L’analyse des prescriptions de repos et du relevé de versement d’indemnités journalières permet de constater que Madame [L] a repris le travail le 15 janvier 2019 avant de se faire prescrire un nouvel arrêt de travail le 28 janvier 2019 et que l’assurée a été indemnisée au titre de la maladie du 9 au 23 septembre 2019, avant qu’un nouvel arrêt soit prescrit le 24 septembre 2019, pour une période courant jusqu’au 12 octobre 2019.
Le médecin conseil de la caisse a émis deux avis favorables à la justification des arrêts de travail de Madame [L] en date des 26 juillet 2018 et 17 juillet 2019. Il est par ailleurs rappelé que l’assurée effectue un travail répétitif ce qui a pu compliquer la reprise du travail et accroître la durée des prescriptions de repos.
Des soins sont mentionnés dans les prescriptions de repos : scanner ; port d’attelle ; infiltration ; consultation d’un spécialiste (chirurgien orthopédique).
Les certificats médicaux de prolongation mentionnent le même siège des lésions se rattachant à l’accident en cause.
La seule référence aux barèmes indicatifs pour contester la durée de la prise en charge des soins et arrêts ne permet pas d’écarter la présomption d’imputabilité.
La société [3] ne démontre pas l’existence d’un commencement de preuve susceptible d’établir l’existence d’une cause totalement étrangère au travail permettant d’écarter la présomption d’imputabilité des soins et arrêts prescrits en continuité de l’accident du travail du 4 juin 2018 jusqu’au 12 octobre 2019, ou de justifier une mesure d’expertise.

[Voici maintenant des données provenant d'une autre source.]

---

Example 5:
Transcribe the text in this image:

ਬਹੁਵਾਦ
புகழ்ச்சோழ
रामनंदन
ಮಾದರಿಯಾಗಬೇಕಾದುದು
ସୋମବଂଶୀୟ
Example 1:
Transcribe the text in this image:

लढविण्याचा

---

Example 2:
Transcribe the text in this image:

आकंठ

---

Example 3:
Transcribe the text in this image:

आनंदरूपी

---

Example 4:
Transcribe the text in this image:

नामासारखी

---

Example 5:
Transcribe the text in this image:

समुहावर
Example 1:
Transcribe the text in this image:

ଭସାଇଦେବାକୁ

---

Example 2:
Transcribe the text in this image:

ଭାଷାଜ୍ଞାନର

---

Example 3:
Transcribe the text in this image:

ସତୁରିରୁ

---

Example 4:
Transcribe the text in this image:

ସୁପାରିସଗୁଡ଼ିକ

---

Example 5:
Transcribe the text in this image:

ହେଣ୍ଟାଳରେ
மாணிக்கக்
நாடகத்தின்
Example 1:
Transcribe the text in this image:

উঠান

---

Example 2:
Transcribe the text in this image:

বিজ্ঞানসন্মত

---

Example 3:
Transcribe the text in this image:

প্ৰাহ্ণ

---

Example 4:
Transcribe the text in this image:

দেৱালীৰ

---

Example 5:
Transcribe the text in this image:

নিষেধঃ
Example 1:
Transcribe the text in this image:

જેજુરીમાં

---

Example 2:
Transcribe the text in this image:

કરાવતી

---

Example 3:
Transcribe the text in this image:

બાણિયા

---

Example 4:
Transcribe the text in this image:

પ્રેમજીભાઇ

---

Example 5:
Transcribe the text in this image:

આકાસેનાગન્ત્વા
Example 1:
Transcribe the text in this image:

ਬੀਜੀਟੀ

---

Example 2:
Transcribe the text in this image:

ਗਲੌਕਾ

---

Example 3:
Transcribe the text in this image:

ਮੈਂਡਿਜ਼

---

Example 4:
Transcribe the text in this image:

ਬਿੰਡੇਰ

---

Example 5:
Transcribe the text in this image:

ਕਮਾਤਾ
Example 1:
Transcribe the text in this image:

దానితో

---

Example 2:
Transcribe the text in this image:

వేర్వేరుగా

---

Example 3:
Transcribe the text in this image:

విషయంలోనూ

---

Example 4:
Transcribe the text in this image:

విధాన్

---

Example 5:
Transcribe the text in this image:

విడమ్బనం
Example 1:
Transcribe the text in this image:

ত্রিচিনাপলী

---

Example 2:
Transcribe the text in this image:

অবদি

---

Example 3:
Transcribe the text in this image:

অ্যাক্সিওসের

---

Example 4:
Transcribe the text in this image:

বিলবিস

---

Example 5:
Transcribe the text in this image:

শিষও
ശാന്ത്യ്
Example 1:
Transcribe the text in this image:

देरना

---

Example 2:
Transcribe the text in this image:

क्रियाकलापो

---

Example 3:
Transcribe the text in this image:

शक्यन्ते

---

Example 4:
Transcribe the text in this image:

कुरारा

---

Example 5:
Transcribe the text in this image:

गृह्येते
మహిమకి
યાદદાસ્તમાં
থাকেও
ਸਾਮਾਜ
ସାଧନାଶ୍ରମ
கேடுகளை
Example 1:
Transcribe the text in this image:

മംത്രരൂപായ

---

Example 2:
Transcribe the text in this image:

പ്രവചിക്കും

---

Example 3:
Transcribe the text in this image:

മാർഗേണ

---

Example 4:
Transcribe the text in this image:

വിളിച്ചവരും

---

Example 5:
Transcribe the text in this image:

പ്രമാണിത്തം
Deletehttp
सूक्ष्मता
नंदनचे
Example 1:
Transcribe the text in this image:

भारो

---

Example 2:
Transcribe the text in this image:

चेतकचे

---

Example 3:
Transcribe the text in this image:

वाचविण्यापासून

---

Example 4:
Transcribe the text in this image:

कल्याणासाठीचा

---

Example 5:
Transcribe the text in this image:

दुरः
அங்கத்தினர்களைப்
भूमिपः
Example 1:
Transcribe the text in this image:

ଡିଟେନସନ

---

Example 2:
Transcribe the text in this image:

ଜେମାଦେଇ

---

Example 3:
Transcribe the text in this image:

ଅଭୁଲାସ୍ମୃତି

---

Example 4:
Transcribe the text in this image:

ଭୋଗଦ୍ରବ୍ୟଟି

Au vu de ces éléments, il convient de débouter la société [3] de ses demandes.
PAR CES MOTIFS
Le Pôle Social du Tribunal Judiciaire de Lyon, statuant publiquement, par jugement contradictoire et en premier ressort,
Déboute la société [4] de ses demandes ;
Condamne la société [4] aux dépens.
Ainsi jugé et mis à disposition au greffe du tribunal, le 30 septembre 2025, et signé par le président et la greffière.